** Problems and tasks **
1 > Repeat the passage about Landsburg and the probability question, starting at "Nonetheless, I’m about" and ending at "a bit rich.", with no changes.
2 > Rewrite the records starting at their first line and ending at the line with "92: (238, 206)", both included. Replace "zero-indexed" with "zero-based", leave everything else unchanged, and omit the picture lines.

[[ Page text, beginning ]]

Nonetheless, I’m about to explain why Landsburg is wrong.
You see, Google’s version of the question doesn’t specify anything about expectation. They might just as well have meant: “What is the proportion of the expected number of females in the expected population?” Which is to say, “What is E(G)/E(G) + E(B)”? And the answer to that question is 1/2. Just to emphasize the subtlety involved here:
On average, the number of boys and the number of girls are the same. Furthermore, the proportion of girls is, on average, less than 1/2.
Weird, right? E(G)/E(G) + E(B) isn’t what Landsburg was asking for — but, if Google’s answer was 1/2, it’s presumably the question they had in mind. To accuse them of getting their own question “wrong” is a bit rich.
But let me go all in — I actually think Landsburg’s interpretation of the question is not only different from Google’s, but in some ways inferior! Because averaging ratios with widely ranging denominators is kind of a weird thing to do. You can certainly compute the average population density of all the U.S. states — but should you? What meaning or use would the result have?

[[ Page text, end ]]
[[ Source material, beginning ]]

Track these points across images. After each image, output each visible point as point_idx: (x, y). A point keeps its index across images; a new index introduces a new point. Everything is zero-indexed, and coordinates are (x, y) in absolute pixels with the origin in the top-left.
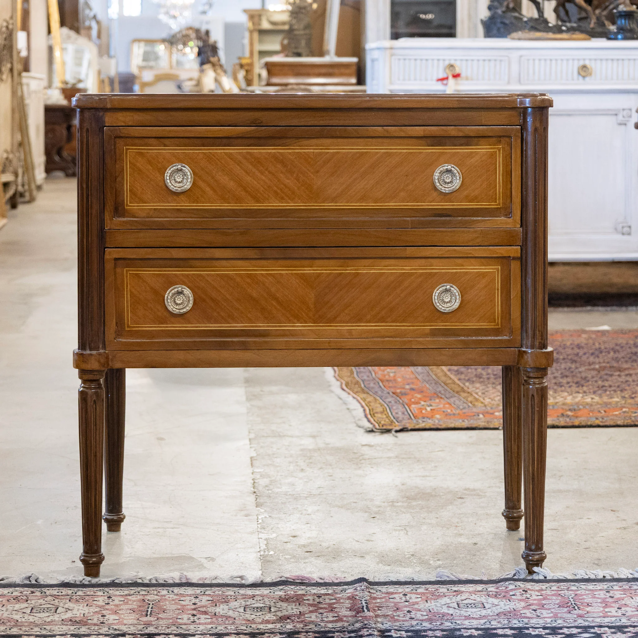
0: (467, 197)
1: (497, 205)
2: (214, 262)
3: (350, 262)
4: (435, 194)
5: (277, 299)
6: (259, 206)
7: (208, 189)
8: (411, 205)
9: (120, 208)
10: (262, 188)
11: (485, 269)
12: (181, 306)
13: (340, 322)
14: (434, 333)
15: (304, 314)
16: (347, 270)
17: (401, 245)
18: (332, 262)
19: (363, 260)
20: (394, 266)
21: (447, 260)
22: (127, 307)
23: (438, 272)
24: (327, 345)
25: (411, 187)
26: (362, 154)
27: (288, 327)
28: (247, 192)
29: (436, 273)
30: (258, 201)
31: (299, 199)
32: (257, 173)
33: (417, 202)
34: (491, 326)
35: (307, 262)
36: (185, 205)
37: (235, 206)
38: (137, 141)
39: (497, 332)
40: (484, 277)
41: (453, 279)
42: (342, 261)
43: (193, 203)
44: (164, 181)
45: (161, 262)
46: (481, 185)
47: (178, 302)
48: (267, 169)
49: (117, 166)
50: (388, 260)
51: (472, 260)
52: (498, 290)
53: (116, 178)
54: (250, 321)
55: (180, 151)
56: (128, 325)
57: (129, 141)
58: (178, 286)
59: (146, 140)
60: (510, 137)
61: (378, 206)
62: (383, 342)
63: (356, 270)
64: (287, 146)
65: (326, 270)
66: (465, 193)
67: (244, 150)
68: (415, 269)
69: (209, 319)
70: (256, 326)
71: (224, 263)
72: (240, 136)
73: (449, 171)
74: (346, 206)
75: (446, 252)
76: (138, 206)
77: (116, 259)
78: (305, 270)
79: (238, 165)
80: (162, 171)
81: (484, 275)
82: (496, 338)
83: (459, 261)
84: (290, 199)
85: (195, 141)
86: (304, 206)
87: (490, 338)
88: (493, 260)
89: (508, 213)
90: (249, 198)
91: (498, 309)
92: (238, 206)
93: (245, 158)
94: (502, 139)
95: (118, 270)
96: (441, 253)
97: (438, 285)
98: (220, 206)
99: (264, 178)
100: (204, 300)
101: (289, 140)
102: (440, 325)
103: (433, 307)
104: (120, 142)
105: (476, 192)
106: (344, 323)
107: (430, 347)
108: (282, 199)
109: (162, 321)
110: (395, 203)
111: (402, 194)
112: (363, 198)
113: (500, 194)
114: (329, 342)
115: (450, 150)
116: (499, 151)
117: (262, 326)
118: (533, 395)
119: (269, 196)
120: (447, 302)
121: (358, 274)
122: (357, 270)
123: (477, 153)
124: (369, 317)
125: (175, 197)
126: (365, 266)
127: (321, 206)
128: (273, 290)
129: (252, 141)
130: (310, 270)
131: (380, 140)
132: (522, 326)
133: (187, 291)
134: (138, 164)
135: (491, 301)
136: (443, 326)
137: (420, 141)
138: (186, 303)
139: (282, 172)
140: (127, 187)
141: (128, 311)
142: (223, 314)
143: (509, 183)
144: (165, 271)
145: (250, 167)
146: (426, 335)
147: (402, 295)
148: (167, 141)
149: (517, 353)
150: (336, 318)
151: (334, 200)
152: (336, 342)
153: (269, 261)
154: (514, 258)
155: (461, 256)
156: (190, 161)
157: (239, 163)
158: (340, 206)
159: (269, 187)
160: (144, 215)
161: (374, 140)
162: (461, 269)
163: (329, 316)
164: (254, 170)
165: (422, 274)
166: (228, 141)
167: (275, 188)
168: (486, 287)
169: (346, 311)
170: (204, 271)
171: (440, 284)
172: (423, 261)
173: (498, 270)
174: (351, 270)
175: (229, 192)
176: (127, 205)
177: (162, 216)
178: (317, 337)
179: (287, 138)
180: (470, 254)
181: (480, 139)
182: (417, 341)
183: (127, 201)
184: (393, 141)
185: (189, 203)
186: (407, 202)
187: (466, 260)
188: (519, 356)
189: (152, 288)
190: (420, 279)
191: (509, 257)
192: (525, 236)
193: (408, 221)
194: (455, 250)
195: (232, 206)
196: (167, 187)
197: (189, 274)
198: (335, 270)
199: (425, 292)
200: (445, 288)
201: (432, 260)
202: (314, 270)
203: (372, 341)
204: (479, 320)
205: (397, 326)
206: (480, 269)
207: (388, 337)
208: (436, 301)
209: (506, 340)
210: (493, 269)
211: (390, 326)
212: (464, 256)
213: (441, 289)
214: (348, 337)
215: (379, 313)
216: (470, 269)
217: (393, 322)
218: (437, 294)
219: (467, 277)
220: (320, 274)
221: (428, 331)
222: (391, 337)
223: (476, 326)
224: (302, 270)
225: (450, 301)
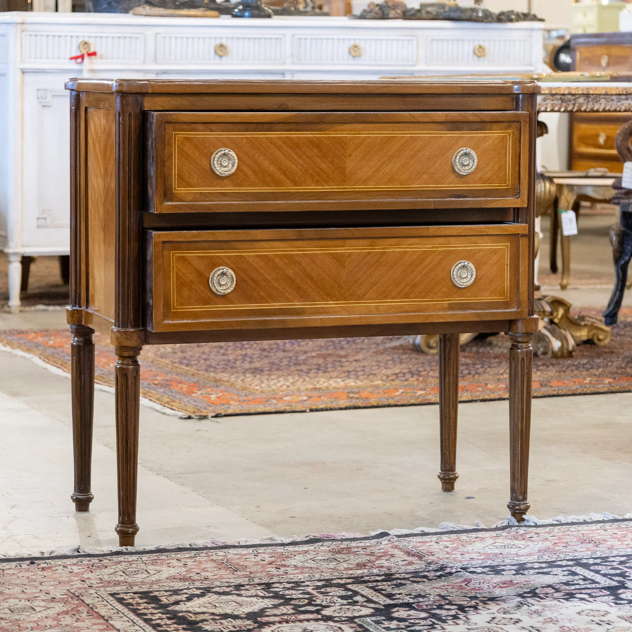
0: (481, 178)
1: (506, 186)
2: (254, 243)
3: (378, 242)
4: (453, 177)
5: (311, 278)
6: (297, 189)
7: (250, 173)
8: (432, 186)
9: (168, 192)
10: (299, 172)
11: (496, 246)
12: (224, 287)
13: (369, 299)
14: (451, 307)
15: (336, 292)
16: (375, 249)
18: (361, 242)
19: (389, 240)
20: (417, 244)
21: (464, 238)
22: (173, 288)
23: (456, 250)
24: (358, 321)
25: (432, 170)
26: (390, 138)
27: (320, 305)
28: (285, 175)
29: (453, 251)
30: (296, 184)
31: (333, 182)
32: (295, 157)
33: (438, 184)
34: (501, 299)
35: (339, 242)
36: (229, 189)
37: (276, 189)
38: (185, 126)
39: (506, 305)
40: (495, 254)
41: (469, 256)
42: (370, 240)
43: (237, 186)
44: (210, 165)
45: (205, 245)
46: (493, 168)
47: (223, 283)
48: (304, 154)
49: (166, 151)
50: (412, 239)
51: (486, 238)
52: (507, 265)
53: (165, 162)
54: (288, 300)
55: (224, 135)
56: (174, 306)
57: (178, 126)
58: (221, 267)
59: (194, 125)
60: (519, 122)
61: (402, 188)
62: (408, 316)
63: (383, 249)
64: (323, 131)
65: (356, 249)
66: (479, 175)
67: (285, 134)
68: (436, 247)
69: (249, 299)
70: (292, 305)
71: (263, 244)
72: (281, 121)
73: (466, 154)
74: (375, 188)
75: (464, 230)
76: (185, 190)
77: (164, 242)
78: (337, 250)
79: (278, 149)
80: (208, 156)
81: (495, 252)
82: (507, 310)
83: (473, 239)
84: (324, 182)
85: (240, 126)
86: (337, 188)
87: (501, 311)
88: (503, 237)
89: (517, 193)
90: (288, 181)
91: (507, 284)
92: (278, 189)
93: (286, 143)
94: (512, 124)
95: (165, 253)
96: (459, 231)
97: (456, 262)
98: (261, 189)
99: (302, 162)
100: (245, 281)
101: (324, 126)
102: (457, 300)
103: (450, 283)
104: (169, 127)
105: (489, 175)
106: (372, 300)
107: (449, 321)
108: (317, 183)
109: (206, 302)
110: (419, 184)
111: (425, 176)
112: (391, 180)
113: (509, 176)
114: (360, 318)
115: (467, 134)
116: (509, 135)
117: (298, 305)
119: (306, 179)
120: (464, 278)
121: (385, 252)
122: (385, 249)
123: (490, 138)
124: (394, 293)
125: (219, 181)
126: (391, 245)
127: (353, 188)
128: (308, 269)
129: (292, 126)
130: (341, 250)
131: (406, 125)
133: (230, 272)
134: (185, 149)
135: (501, 276)
136: (459, 300)
137: (442, 126)
138: (229, 284)
139: (318, 156)
140: (175, 172)
141: (174, 293)
142: (262, 294)
143: (517, 165)
144: (209, 253)
145: (289, 151)
146: (444, 309)
147: (424, 272)
148: (213, 127)
150: (364, 295)
151: (365, 182)
152: (366, 318)
153: (305, 242)
154: (523, 236)
155: (476, 234)
156: (234, 145)
157: (279, 148)
158: (369, 188)
159: (306, 170)
160: (191, 198)
161: (401, 125)
162: (475, 246)
163: (359, 293)
164: (293, 154)
165: (441, 252)
166: (269, 126)
167: (312, 172)
168: (497, 262)
169: (374, 288)
170: (245, 252)
171: (457, 261)
172: (443, 239)
173: (507, 246)
174: (379, 249)
175: (269, 175)
176: (175, 189)
177: (207, 199)
178: (347, 313)
179: (324, 123)
180: (485, 231)
181: (493, 124)
182: (438, 315)
183: (175, 185)
184: (417, 125)
185: (233, 187)
186: (429, 184)
187: (480, 237)
189: (196, 270)
190: (440, 257)
191: (518, 234)
193: (430, 202)
194: (471, 229)
195: (272, 189)
196: (213, 171)
197: (232, 256)
198: (365, 249)
199: (444, 269)
200: (463, 264)
201: (450, 239)
202: (345, 250)
203: (398, 316)
204: (491, 294)
205: (419, 301)
206: (493, 246)
207: (411, 312)
208: (455, 277)
209: (514, 312)
210: (503, 246)
211: (413, 301)
212: (479, 234)
213: (460, 265)
214: (376, 313)
215: (403, 289)
216: (483, 246)
217: (415, 298)
218: (456, 270)
219: (481, 253)
220: (351, 253)
221: (446, 306)
222: (414, 312)
223: (488, 299)
224: (335, 250)
225: (467, 277)
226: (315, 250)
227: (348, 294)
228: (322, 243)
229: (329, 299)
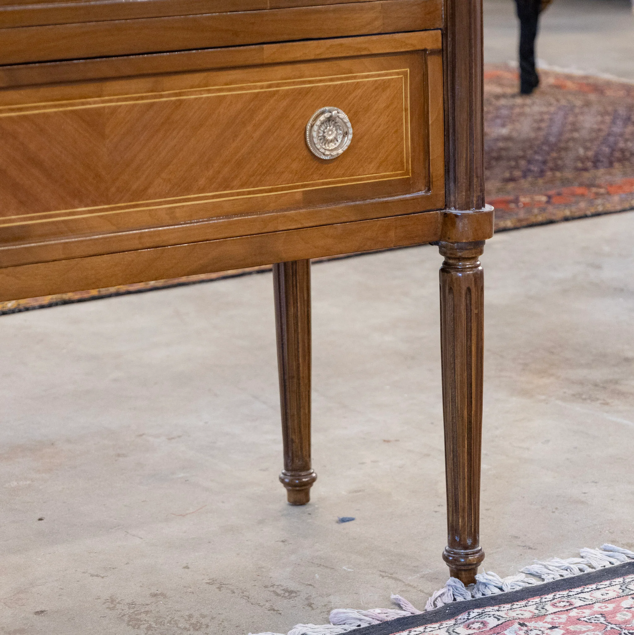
3: (167, 81)
5: (40, 165)
11: (386, 75)
13: (155, 196)
14: (309, 198)
15: (90, 188)
16: (162, 96)
17: (255, 42)
18: (134, 84)
19: (189, 76)
20: (242, 81)
21: (327, 63)
23: (312, 87)
29: (309, 90)
34: (397, 175)
35: (91, 88)
39: (406, 185)
40: (384, 90)
41: (337, 98)
42: (152, 79)
50: (231, 72)
51: (366, 61)
52: (406, 110)
63: (176, 95)
65: (126, 100)
68: (278, 85)
75: (328, 49)
78: (88, 104)
81: (383, 86)
82: (408, 196)
83: (345, 64)
87: (398, 198)
88: (398, 57)
91: (407, 145)
96: (318, 52)
97: (313, 112)
102: (319, 184)
103: (305, 153)
106: (160, 197)
107: (307, 225)
114: (141, 236)
117: (15, 220)
118: (469, 290)
120: (332, 141)
121: (181, 101)
122: (180, 94)
124: (202, 182)
126: (192, 87)
128: (32, 147)
130: (95, 103)
132: (447, 171)
135: (396, 131)
136: (323, 184)
146: (296, 204)
147: (257, 135)
149: (440, 219)
150: (146, 189)
152: (150, 235)
154: (433, 52)
155: (351, 53)
162: (347, 78)
163: (134, 187)
165: (287, 94)
168: (388, 107)
169: (164, 175)
171: (317, 108)
172: (289, 68)
173: (405, 74)
174: (169, 96)
178: (114, 228)
180: (365, 49)
182: (284, 216)
187: (357, 61)
188: (444, 223)
190: (285, 103)
191: (425, 50)
192: (449, 11)
194: (341, 45)
198: (142, 98)
199: (293, 126)
200: (327, 115)
201: (302, 66)
202: (103, 102)
203: (211, 226)
204: (379, 167)
205: (249, 193)
206: (379, 75)
207: (236, 215)
208: (315, 140)
209: (422, 197)
210: (398, 74)
211: (238, 194)
212: (355, 54)
213: (322, 118)
214: (171, 222)
215: (219, 172)
216: (363, 77)
217: (242, 186)
218: (315, 128)
219: (359, 92)
220: (115, 109)
221: (299, 197)
222: (241, 214)
223: (375, 178)
224: (83, 104)
225: (336, 139)
226: (45, 107)
227: (113, 190)
228: (57, 91)
229: (76, 202)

[[ Source material, end ]]

** Problem solutions **
1 >
Nonetheless, I’m about to explain why Landsburg is wrong.
You see, Google’s version of the question doesn’t specify anything about expectation. They might just as well have meant: “What is the proportion of the expected number of females in the expected population?” Which is to say, “What is E(G)/E(G) + E(B)”? And the answer to that question is 1/2. Just to emphasize the subtlety involved here:
On average, the number of boys and the number of girls are the same. Furthermore, the proportion of girls is, on average, less than 1/2.
Weird, right? E(G)/E(G) + E(B) isn’t what Landsburg was asking for — but, if Google’s answer was 1/2, it’s presumably the question they had in mind. To accuse them of getting their own question “wrong” is a bit rich.

2 >
Track these points across images. After each image, output each visible point as point_idx: (x, y). A point keeps its index across images; a new index introduces a new point. Everything is zero-based, and coordinates are (x, y) in absolute pixels with the origin in the top-left.
0: (467, 197)
1: (497, 205)
2: (214, 262)
3: (350, 262)
4: (435, 194)
5: (277, 299)
6: (259, 206)
7: (208, 189)
8: (411, 205)
9: (120, 208)
10: (262, 188)
11: (485, 269)
12: (181, 306)
13: (340, 322)
14: (434, 333)
15: (304, 314)
16: (347, 270)
17: (401, 245)
18: (332, 262)
19: (363, 260)
20: (394, 266)
21: (447, 260)
22: (127, 307)
23: (438, 272)
24: (327, 345)
25: (411, 187)
26: (362, 154)
27: (288, 327)
28: (247, 192)
29: (436, 273)
30: (258, 201)
31: (299, 199)
32: (257, 173)
33: (417, 202)
34: (491, 326)
35: (307, 262)
36: (185, 205)
37: (235, 206)
38: (137, 141)
39: (497, 332)
40: (484, 277)
41: (453, 279)
42: (342, 261)
43: (193, 203)
44: (164, 181)
45: (161, 262)
46: (481, 185)
47: (178, 302)
48: (267, 169)
49: (117, 166)
50: (388, 260)
51: (472, 260)
52: (498, 290)
53: (116, 178)
54: (250, 321)
55: (180, 151)
56: (128, 325)
57: (129, 141)
58: (178, 286)
59: (146, 140)
60: (510, 137)
61: (378, 206)
62: (383, 342)
63: (356, 270)
64: (287, 146)
65: (326, 270)
66: (465, 193)
67: (244, 150)
68: (415, 269)
69: (209, 319)
70: (256, 326)
71: (224, 263)
72: (240, 136)
73: (449, 171)
74: (346, 206)
75: (446, 252)
76: (138, 206)
77: (116, 259)
78: (305, 270)
79: (238, 165)
80: (162, 171)
81: (484, 275)
82: (496, 338)
83: (459, 261)
84: (290, 199)
85: (195, 141)
86: (304, 206)
87: (490, 338)
88: (493, 260)
89: (508, 213)
90: (249, 198)
91: (498, 309)
92: (238, 206)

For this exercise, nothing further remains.